Convert the records from the line containing "What is the range" through the line containing "Over which range" into a Markdown table with two columns, Row and Line. Number each row and leave out blank lines.

PROVIDED RECORDS:
────
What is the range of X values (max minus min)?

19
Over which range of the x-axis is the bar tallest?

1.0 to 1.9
────
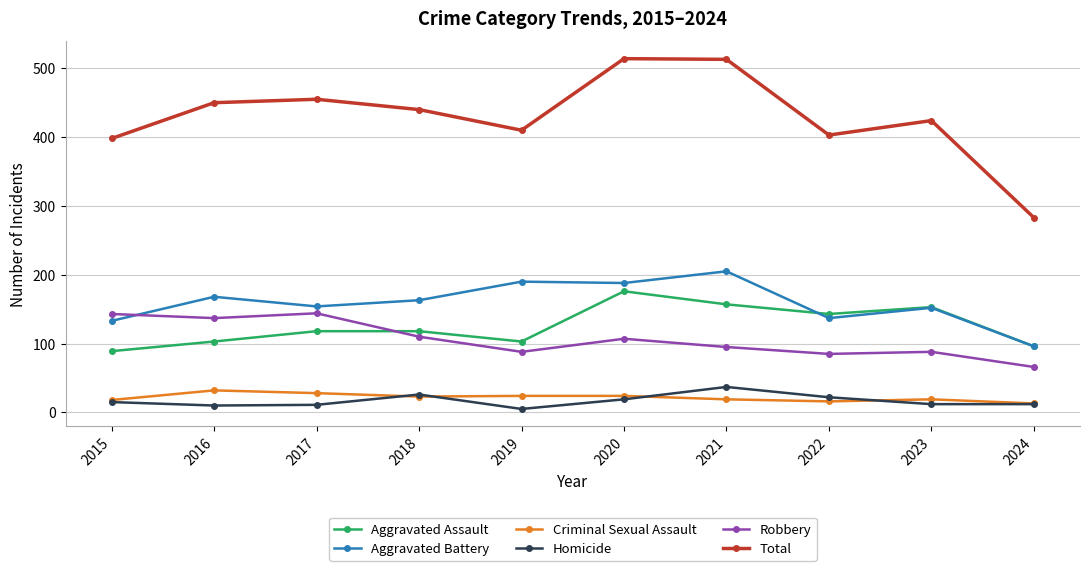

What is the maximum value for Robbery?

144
────
RESPONSE:
| Row | Line |
|---|---|
| 1 | What is the range of X values (max minus min)? |
| 2 | 19 |
| 3 | Over which range of the x-axis is the bar tallest? |